Formed by erosion, the features, known as “penitentes,” are bowl-shaped depressions with blade-like spires around the edge that rise several hundreds of feet.

The research, led by John Moores of York University, Toronto, and done in collaboration with scientists at the Johns Hopkins University Applied Physics Laboratory and NASA Goddard Space Flight Center, indicates that these icy features may also exist on other planets where environmental conditions are similar.

The identification of these ridges in Pluto’s informally named Tartarus Dorsa area suggests that the presence of an atmosphere is necessary for the formation of penitentes – which Moores says would explain why they have not previously been seen on other airless icy satellites or dwarf planets. “But exotic differences in the environment give rise to features with very different scales,” he adds. “This test of our terrestrial models for penitentes suggests that we may find these features elsewhere in the solar system, and in other solar systems, where the conditions are right.”

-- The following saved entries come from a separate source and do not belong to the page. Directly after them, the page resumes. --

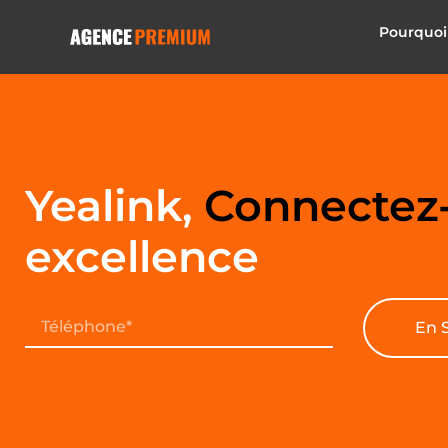
Pourquoi
Yealink,
Connectez
excellence
En 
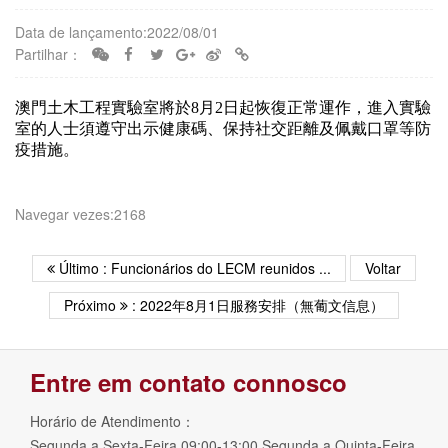
Data de lançamento:2022/08/01
Partilhar：
澳門土木工程實驗室將於8月2日起恢復正常運作，進入實驗
室的人士須遵守出示健康碼、保持社交距離及佩戴口罩等防
疫措施。
Navegar vezes:2168
Último : Funcionários do LECM reunidos ...
Voltar
Próximo
: 2022年8月1日服務安排（無葡文信息）
Entre em contato connosco
Horário de Atendimento：
Segunda a Sexta-Feira 09:00-13:00 Segunda a Quinta-Feira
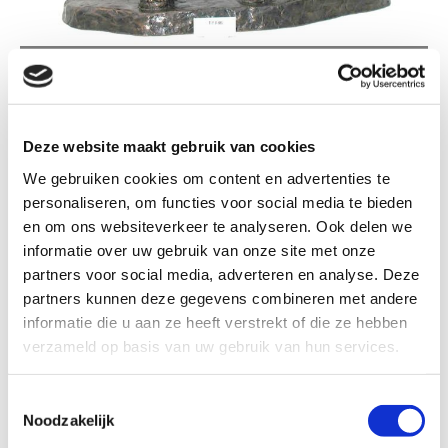
TE086 FRIES PAARD GROOT
Deze website maakt gebruik van cookies
We gebruiken cookies om content en advertenties te
personaliseren, om functies voor social media te bieden
TE086 Fries paard groot
en om ons websiteverkeer te analyseren. Ook delen we
informatie over uw gebruik van onze site met onze
partners voor social media, adverteren en analyse. Deze
Formaat
partners kunnen deze gegevens combineren met andere
informatie die u aan ze heeft verstrekt of die ze hebben
verzameld op basis van uw gebruik van hun services.
Kleur: Brons patina
Toestemmingsselectie
Noodzakelijk
€ 158,26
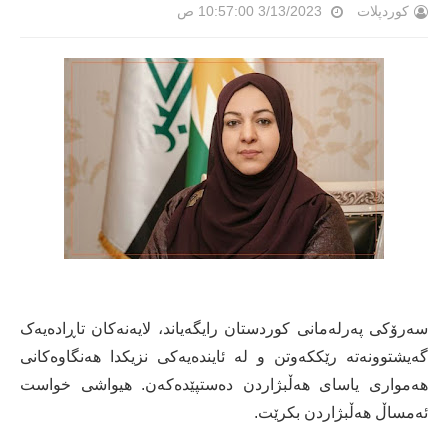
کوردپلات
3/13/2023 10:57:00 ص
سەرۆکی پەرلەمانی کوردستان رایگەیاند، لایەنەکان تاڕادەیەک
گەیشتوونەتە رێککەوتن و لە ئایندەیەکی نزیکدا هەنگاوەکانی
هەمواری یاسای هەڵبژاردن دەستپێدەکەن. هیواشی خواست
ئەمساڵ هەڵبژاردن بکرێت.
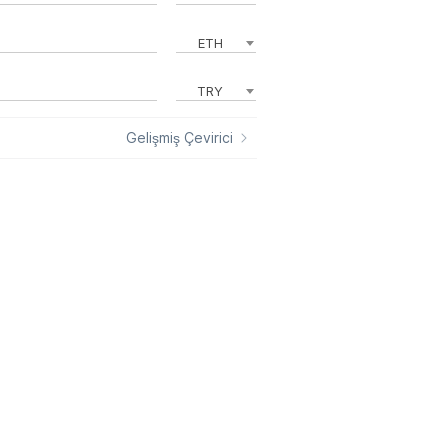
ETH
TRY
Gelişmiş Çevirici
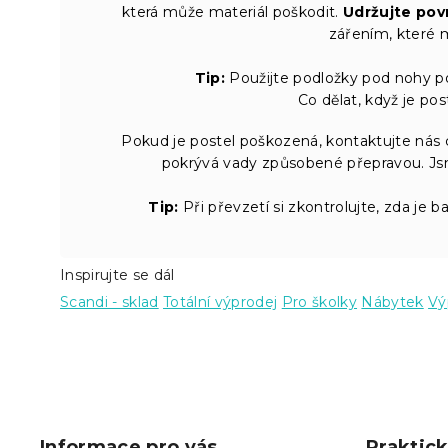
která může materiál poškodit.
Udržujte pov
zářením, které 
Tip:
Použijte podložky pod nohy po
Co dělat, když je po
Pokud je postel poškozená, kontaktujte nás 
pokrývá vady způsobené přepravou. Jsme
Tip:
Při převzetí si zkontrolujte, zda je 
Inspirujte se dál
Scandi - sklad
Totální výprodej
Pro školky
Nábytek
Vý
Z
á
p
Informace pro vás
Praktic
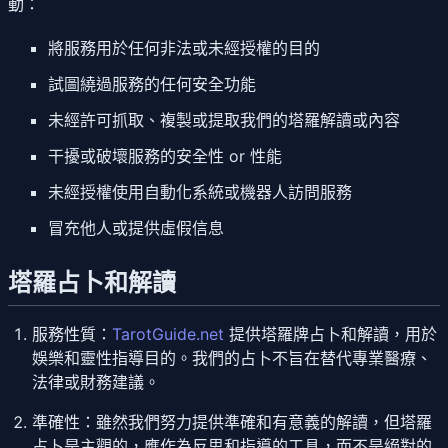
動：
將服務用於任何非法或未經授權的目的
試圖繞過服務的任何安全功能
未經許可抓取、複製或提取我們的塔羅解讀或內容
干擾或破壞服務的安全性 or 性能
未經授權使用自動化系統或機器人訪問服務
冒充他人或提供虛假信息
塔羅占卜和解讀
服務性質
：
TarotGuide.net
提供塔羅牌占卜和解讀，用於
娛樂和靈性指導目的。我們的占卜不旨在替代專業醫療、
法律或財務建議。
準確性
：雖然我們努力提供準確和有意義的解讀，但塔羅
占卜是主觀的，應作為反思和指導的工具，而不是絕對的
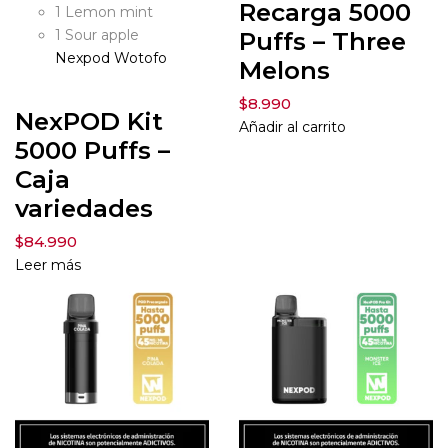
Recarga 5000
1 Lemon mint
Puffs – Three
1 Sour apple
Nexpod
Wotofo
Melons
$
8.990
NexPOD Kit
Añadir al carrito
5000 Puffs –
Caja
variedades
$
84.990
Leer más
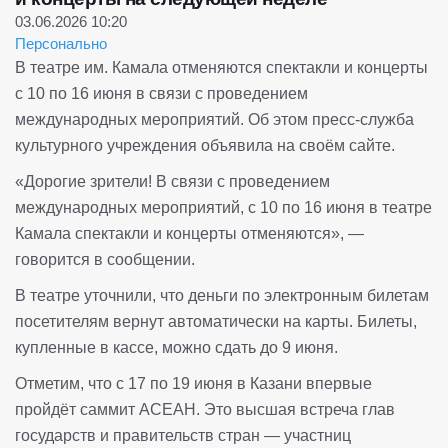
03.06.2026 10:20
Персонально
В театре им. Камала отменяются спектакли и концерты
с 10 по 16 июня в связи с проведением
международных мероприятий. Об этом пресс-служба
культурного учреждения объявила на своём сайте.
«Дорогие зрители! В связи с проведением
международных мероприятий, с 10 по 16 июня в театре
Камала спектакли и концерты отменяются», —
говорится в сообщении.
В театре уточнили, что деньги по электронным билетам
посетителям вернут автоматически на карты. Билеты,
купленные в кассе, можно сдать до 9 июня.
Отметим, что с 17 по 19 июня в Казани впервые
пройдёт саммит АСЕАН. Это высшая встреча глав
государств и правительств стран — участниц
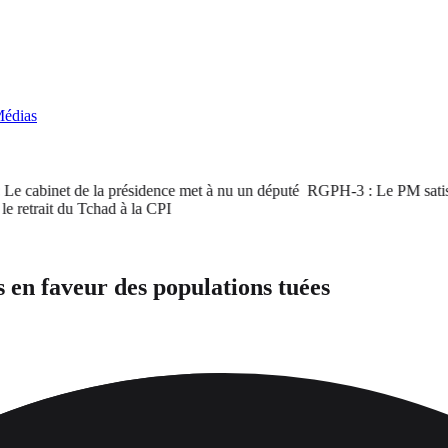
édias
cabinet de la présidence met à nu un député
RGPH-3 : Le PM satisfait d
rait du Tchad à la CPI
s en faveur des populations tuées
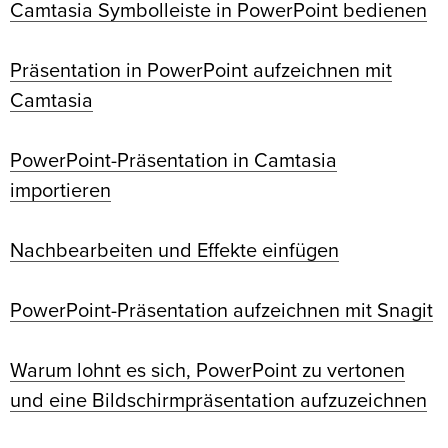
Camtasia Symbolleiste in PowerPoint bedienen
Präsentation in PowerPoint aufzeichnen mit
Camtasia
PowerPoint-Präsentation in Camtasia
importieren
Nachbearbeiten und Effekte einfügen
PowerPoint-Präsentation aufzeichnen mit Snagit
Warum lohnt es sich, PowerPoint zu vertonen
und eine Bildschirmpräsentation aufzuzeichnen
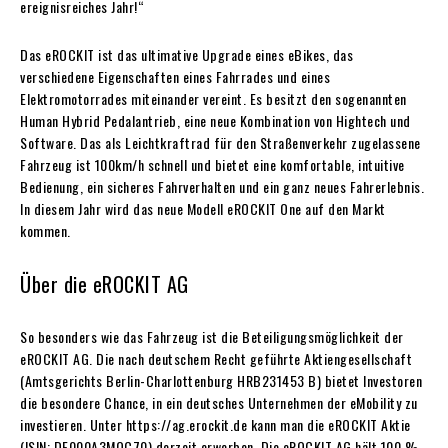
ereignisreiches Jahr!“
Das eROCKIT ist das ultimative Upgrade eines eBikes, das
verschiedene Eigenschaften eines Fahrrades und eines
Elektromotorrades miteinander vereint. Es besitzt den sogenannten
Human Hybrid Pedalantrieb, eine neue Kombination von Hightech und
Software. Das als Leichtkraftrad für den Straßenverkehr zugelassene
Fahrzeug ist 100km/h schnell und bietet eine komfortable, intuitive
Bedienung, ein sicheres Fahrverhalten und ein ganz neues Fahrerlebnis.
In diesem Jahr wird das neue Modell eROCKIT One auf den Markt
kommen.
Über die eROCKIT AG
So besonders wie das Fahrzeug ist die Beteiligungsmöglichkeit der
eROCKIT AG. Die nach deutschem Recht geführte Aktiengesellschaft
(Amtsgerichts Berlin-Charlottenburg HRB231453 B) bietet Investoren
die besondere Chance, in ein deutsches Unternehmen der eMobility zu
investieren. Unter https://ag.erockit.de kann man die eROCKIT Aktie
(ISIN: DE000A3MQC70) derzeit erwerben. Die eROCKIT AG hält 100 %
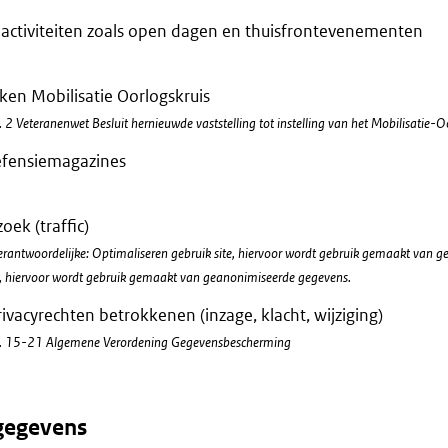
activiteiten zoals open dagen en thuisfrontevenementen
ken Mobilisatie Oorlogskruis
t. 2 Veteranenwet Besluit hernieuwde vaststelling tot instelling van het Mobilisatie-O
Defensiemagazines
oek (traffic)
rantwoordelijke: Optimaliseren gebruik site, hiervoor wordt gebruik gemaakt van g
e, hiervoor wordt gebruik gemaakt van geanonimiseerde gegevens.
ivacyrechten betrokkenen (inzage, klacht, wijziging)
 Art. 15-21 Algemene Verordening Gegevensbescherming
gegevens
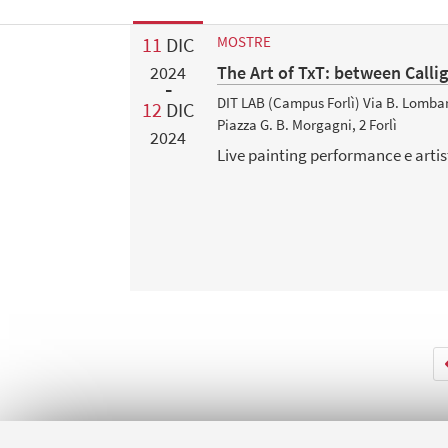
11
DIC
MOSTRE
The Art of TxT: between Calli
2024
DIT LAB (Campus Forlì) Via B. Lombard
12
DIC
Piazza G. B. Morgagni, 2 Forlì
2024
Live painting performance e artist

The research team, which also includes York’s Christina Smith, Anthony Toigo of APL and Scott Guzewich of Goddard Space Flight Center, compared its model to ridges on Pluto imaged by NASA’s New Horizons spacecraft in 2015. Pluto’s ridges are much larger – more than 1,600 feet (about 500 meters) tall and separated by two to three miles (about three to five kilometers) – than their Earthly counterparts.

Nature – Penitentes as the origin of the bladed terrain of Tartarus Dorsa on Pluto

“This gargantuan size is predicted by the same theory that explains the formation of these features on Earth,” says Moores. “In fact, we were able to match the size and separation, the direction of the ridges, as well as their age: three pieces of evidence that support our identification of these ridges as penitentes.”

Moores says though Pluto’s environment is very different from Earth’s — it is much colder, the air much thinner, the sun much dimmer and the snow and ice on the surface are made from methane and nitrogen instead of water — the same laws of nature apply. He adds that both NASA and APL were instrumental in the collaboration that led to this new finding; both provided background information on Pluto’s atmosphere using a model similar to what meteorologists use to forecast weather on Earth. This was one of the key ingredients in Moores’ own models of the penitentes, without which this discovery would not have been made.

Abstract

Penitentes are snow and ice features formed by erosion that, on Earth, are characterized by bowl-shaped depressions several tens of centimetres across, whose edges grade into spires up to several metres tall. Penitentes have been suggested as an explanation for anomalous radar data on Europa4, but until now no penitentes have been identified conclusively on planetary bodies other than Earth. Regular ridges with spacings of 3,000 to 5,000 metres and depths of about 500 metres with morphologies that resemble penitentes have been observed by the New Horizons spacecraft in the Tartarus Dorsa region of Pluto (220°–250° E, 0°–20° N). Here we report simulations, based upon a recent model representing conditions on Pluto in which deepening penitentes reproduce both the tri-modal (north–south, east–west and northeast–southwest) orientation and the spacing of the ridges of this bladed terrain. At present, these penitentes deepen by approximately one centimetre per orbital cycle and grow only during periods of relatively high atmospheric pressure, suggesting a formation timescale of several tens of millions of years, consistent with crater ages. This timescale implies that the penitentes formed from initial topographic variations of no more than a few tens of metres, consistent with Pluto’s youngest terrains.